## Text
□ □ □
May 02, 1987|MAL FLORENCE | Times Staff Writer

Fred LaPlante recalls that when he became USC's women's track coach in 1984, he had only 10 athletes to work with.

That's enough for a basketball team but way too few for track and field with its many events.

Nonetheless, the program has grown into one of the strongest in the country. LaPlante's women figure to contend for the Pacific 10 and NCAA championships, figuratively taking the baton from the once flourishing men's program.

Scholarship limitations have burdened all private schools with high tuition costs, and problems of ineligibility and injury, in particular, have diluted the strength of the Trojan men's team this year.

LaPlante, whose women's team will meet equally strong UCLA today at Drake Stadium, says it's unfair to make comparisons with the men's program.

"On the women's side, you have a number of Jim Thorpe-type athletes right now," La Plante said. "I have more scholarships than the men (16 to 14), I have less events and women, with development, who are more versatile. So you can have a pretty good dual meet team."

It isn't unusual for women to compete in several events in a dual meet. For example, USC's Wendy Brown is entered in the javelin, long and triple jumps, high jump, and the 100 and 100-meter hurdles in the UCLA meet.
□ □ □
## Directions
**A.** List every person mentioned by name in the article on USC women's track.
**B.** Quote the article on USC women's track from "Nonetheless, the program" up to and including "team this year.".
**C.** Extend the article on USC women's track, beginning after its final sentence.

(Pixel coordinate listings)
□ □ □
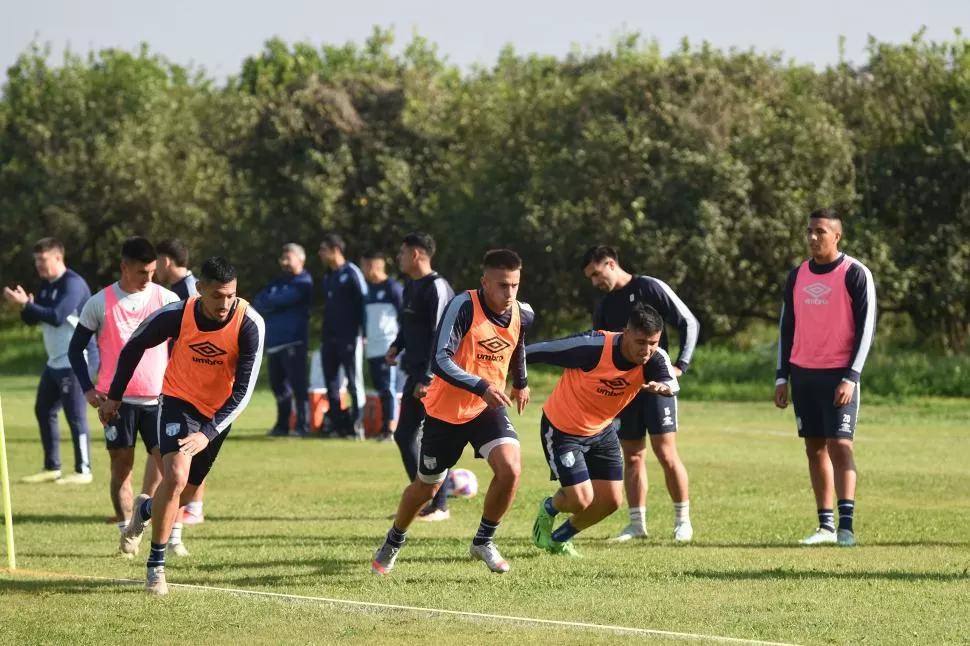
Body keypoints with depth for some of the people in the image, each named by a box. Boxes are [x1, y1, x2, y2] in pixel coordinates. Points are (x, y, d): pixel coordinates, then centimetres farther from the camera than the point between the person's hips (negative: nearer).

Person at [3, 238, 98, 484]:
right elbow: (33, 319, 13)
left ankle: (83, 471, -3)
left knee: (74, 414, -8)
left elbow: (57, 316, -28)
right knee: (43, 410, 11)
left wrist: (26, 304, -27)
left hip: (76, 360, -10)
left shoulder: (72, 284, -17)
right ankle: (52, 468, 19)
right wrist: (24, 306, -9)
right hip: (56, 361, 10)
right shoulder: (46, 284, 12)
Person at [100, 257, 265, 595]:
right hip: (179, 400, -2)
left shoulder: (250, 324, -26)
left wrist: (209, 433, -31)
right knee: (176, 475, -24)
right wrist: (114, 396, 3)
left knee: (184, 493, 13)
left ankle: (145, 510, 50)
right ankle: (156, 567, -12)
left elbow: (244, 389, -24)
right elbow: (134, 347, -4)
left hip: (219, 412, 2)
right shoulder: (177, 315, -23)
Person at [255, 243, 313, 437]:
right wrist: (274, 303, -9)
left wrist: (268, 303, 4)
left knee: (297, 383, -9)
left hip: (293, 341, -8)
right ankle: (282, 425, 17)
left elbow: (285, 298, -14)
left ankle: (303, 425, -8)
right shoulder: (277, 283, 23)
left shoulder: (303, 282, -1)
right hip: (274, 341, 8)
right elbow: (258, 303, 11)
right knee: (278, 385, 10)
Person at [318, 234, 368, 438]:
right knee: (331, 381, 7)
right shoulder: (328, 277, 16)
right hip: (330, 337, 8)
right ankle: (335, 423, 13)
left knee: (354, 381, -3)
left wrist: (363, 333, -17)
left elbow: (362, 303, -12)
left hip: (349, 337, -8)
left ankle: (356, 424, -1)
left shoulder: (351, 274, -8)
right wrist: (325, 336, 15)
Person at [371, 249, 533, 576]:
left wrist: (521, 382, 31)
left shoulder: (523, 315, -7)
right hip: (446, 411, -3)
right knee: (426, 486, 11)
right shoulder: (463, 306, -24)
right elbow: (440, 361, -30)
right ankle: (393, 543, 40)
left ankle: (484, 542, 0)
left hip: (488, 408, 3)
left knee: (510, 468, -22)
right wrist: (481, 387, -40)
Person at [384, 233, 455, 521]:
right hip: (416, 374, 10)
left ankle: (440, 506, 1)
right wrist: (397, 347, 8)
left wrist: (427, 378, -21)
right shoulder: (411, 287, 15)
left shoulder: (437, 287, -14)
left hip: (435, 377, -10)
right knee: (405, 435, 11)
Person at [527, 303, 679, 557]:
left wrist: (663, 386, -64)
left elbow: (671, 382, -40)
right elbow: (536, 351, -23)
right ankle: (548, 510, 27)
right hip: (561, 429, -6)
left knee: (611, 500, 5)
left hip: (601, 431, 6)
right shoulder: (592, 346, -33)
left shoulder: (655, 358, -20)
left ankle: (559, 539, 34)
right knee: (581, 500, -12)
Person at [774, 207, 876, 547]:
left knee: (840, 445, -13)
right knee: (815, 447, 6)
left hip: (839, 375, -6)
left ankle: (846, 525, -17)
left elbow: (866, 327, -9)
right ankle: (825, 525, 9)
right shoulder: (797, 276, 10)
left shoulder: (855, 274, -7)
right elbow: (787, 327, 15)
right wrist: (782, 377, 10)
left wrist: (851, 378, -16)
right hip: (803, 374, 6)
□ □ □
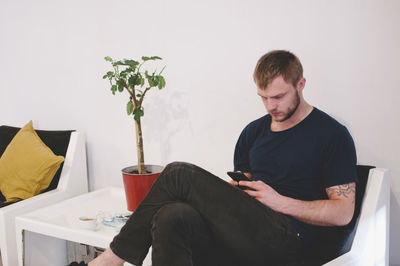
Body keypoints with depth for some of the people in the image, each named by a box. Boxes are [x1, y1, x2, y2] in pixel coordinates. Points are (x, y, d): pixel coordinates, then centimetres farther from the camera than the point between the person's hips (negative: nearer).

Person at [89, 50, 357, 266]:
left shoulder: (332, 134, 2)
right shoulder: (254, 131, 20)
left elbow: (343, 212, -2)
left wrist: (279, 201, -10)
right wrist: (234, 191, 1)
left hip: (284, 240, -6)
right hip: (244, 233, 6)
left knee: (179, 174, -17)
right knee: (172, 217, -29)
□ □ □
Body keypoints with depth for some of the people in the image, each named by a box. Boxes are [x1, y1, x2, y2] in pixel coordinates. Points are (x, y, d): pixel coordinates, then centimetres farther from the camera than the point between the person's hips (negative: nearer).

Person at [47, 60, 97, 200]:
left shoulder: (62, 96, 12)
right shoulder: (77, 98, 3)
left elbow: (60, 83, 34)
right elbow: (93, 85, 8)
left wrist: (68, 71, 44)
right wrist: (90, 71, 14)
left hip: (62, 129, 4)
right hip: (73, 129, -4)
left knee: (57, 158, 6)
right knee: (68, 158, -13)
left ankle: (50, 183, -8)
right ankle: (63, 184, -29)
□ □ □
## Expected outputs
**A.** Mal Florence, Fred LaPlante, Jim Thorpe, Wendy Brown

**B.**
Nonetheless, the program has grown into one of the strongest in the country. LaPlante's women figure to contend for the Pacific 10 and NCAA championships, figuratively taking the baton from the once flourishing men's program.

Scholarship limitations have burdened all private schools with high tuition costs, and problems of ineligibility and injury, in particular, have diluted the strength of the Trojan men's team this year.

**C.**
UCLA's Gail Devers will be even busier. She is expected to compete in the long and triple jumps, 100, 200 and 100-meter hurdles, and both relays, 400 and 1,600.

The men wouldn't even attempt such a demanding schedule.

"There is a lower quantity of quality among the women compared to the men," LaPlante said. "Wendy Brown, or Gail Devers, might be doing less events if those events were the difference between getting third or fourth place. The way it is, both can be a factor in winning those events.

"Ten years from now, we'll probably be more like the men if the women get more quantity of quality athletes. You won't see that person who can stretch out and do three or four events.

"Gayle and Wendy are also a factor at a national level in three or four events, which is unheard of at the men's level. Maybe a guy could do two events and a relay."

LaPlante pointed out that Daley Thompson, the Olympic champion and world record-holder in the decathlon, would be hard-pressed to win more than one event in the men's dual meet.

Even though LaPlante has a strong team with more athletes than he had three years ago, he said his squad isn't as deep as he would like it to be.

"We still have problems getting someone to come to school without a scholarship," he said, noting that a full ride at USC costs $16,000. "We only have 21 people with 16 on track scholarships. Wendy Brown is on a basketball scholarship and (high jumper) Yleana Carrasco is on a volleyball scholarship."

Even so, LaPlante has a well-balanced team.

"When I came to USC, I wanted to spread out scholarships. I have found that if you recruit four kids for the 400, you're dealing with a delicate ego problem. Some kids rise to the top and others fall out of contention.

"What we try to do is get a blue chip-type kid in each event. At least, when they come out to practice they're not worried about whether they're going to make the team."

The USC-UCLA women's meet figures to be more entertaining from a competitive standpoint than the men's meet. UCLA's men are a substantial favorite.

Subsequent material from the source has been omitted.